Lost a smartphone? Track it and erase data

These days, a lost smartphone is not just a shame -- it's a potential nightmare. That phone may contain personal information -- your contacts, emails and calendar entries -- not to mention potentially sensitive company information. The good news is you can protect your data, remotely, with wireless technology.

The unfortunate reality for those who lose a smartphone is the cost to replace the hardware should be the least of your worries. Rather, the data that resides on the smartphone -- including potentially sensitive information about you or your business -- isn't something you want falling into the wrong hands.

Locking a smartphone with a password isn't enough. Instead, many phone makers and third-party software developers are offering ways to remotely wipe the data from lost or stolen smartphone.

Usually the way it's handled is a small packet of data is sent down to the device's firmware, remotely, that will start to scrub the device of its information. Using GPS and/or cellular triangulation, you might also be able to track a missing phone -- say, if you left it at a nearby restaurant -- or if stolen, the information could be given to the authorities to pursue.

Whether you use a BlackBerry, iPhone, or Windows device, here's a look at the offerings (and cost) of what's available today:


Apple's MobileMe service ($109/year), which synchronizes all of your information between Apple devices -- such as email, contacts, and calendars -- can also be used to remotely lock, wipe, or locate a lost or stolen iPhone.

When you realize your phone is missing, the first step is to log into your MobileMe account on a computer and remotely set a four-digit passcode lock to prevent anyone from using it.

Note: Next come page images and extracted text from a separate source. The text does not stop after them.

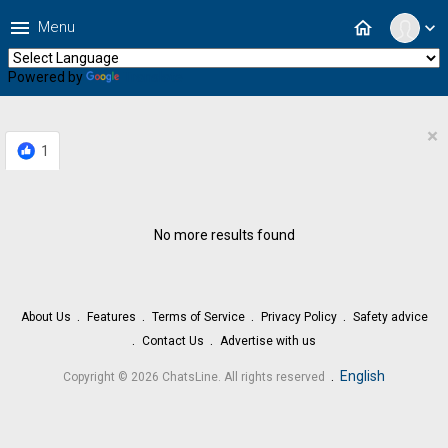
menu
home
Menu
expand_more
Powered by
Translate
×
1
No more results found
About Us
Features
Terms of Service
Privacy Policy
Safety advice
Contact Us
Advertise with us
.
English
Copyright © 2026 ChatsLine. All rights reserved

Then, you can have it ring (in case you left it under a pile of clothes), type a text message that appears on the iPhone's screen (e.g. "Please call me if found") or you might want to locate the phone on a map.

If this, too, proves unsuccessful, you might want to remotely wipe the iPhone's data, which is also an option once logged into your MobileMe account. Or you can do this through a Microsoft Exchange Server wipe command, too.

Windows Phones

Designed for Windows Mobile 6.0 phones (and newer), Microsoft's My Phone (free) offers a number of handy features including automatic back-ups of your phone's info (such as contacts, emails, and text messages) and the ability to access it all online.

Once you sign up for the service, you can erase your phone if it is missing by sending a command to restore the device to its original factory settings. My Phone can also find your lost phone by pinpointing the last location it was synchronized.

Many phones -- including the upcoming Windows Phone 7 devices -- will have My Phone already bundled on the phone but it's also available as a free download.


There are a few free third-party tools available for users of Research in Motion's BlackBerry smartphones.

For one, SmrtGuard lets you remotely track or wipe your phone. A "Pro" version of the software also gives a "data protection package," enabling you to backup and restore your data.

BuddyGuard also lets you remotely access, lock, wipe, or retrieve a missing BlackBerry (via GPS). Similar to MobileMe, you can also have the BlackBerry emit a loud tone -- even if the phone was left in silent mode -- if you suspect the device is somewhere in the home, car, or office.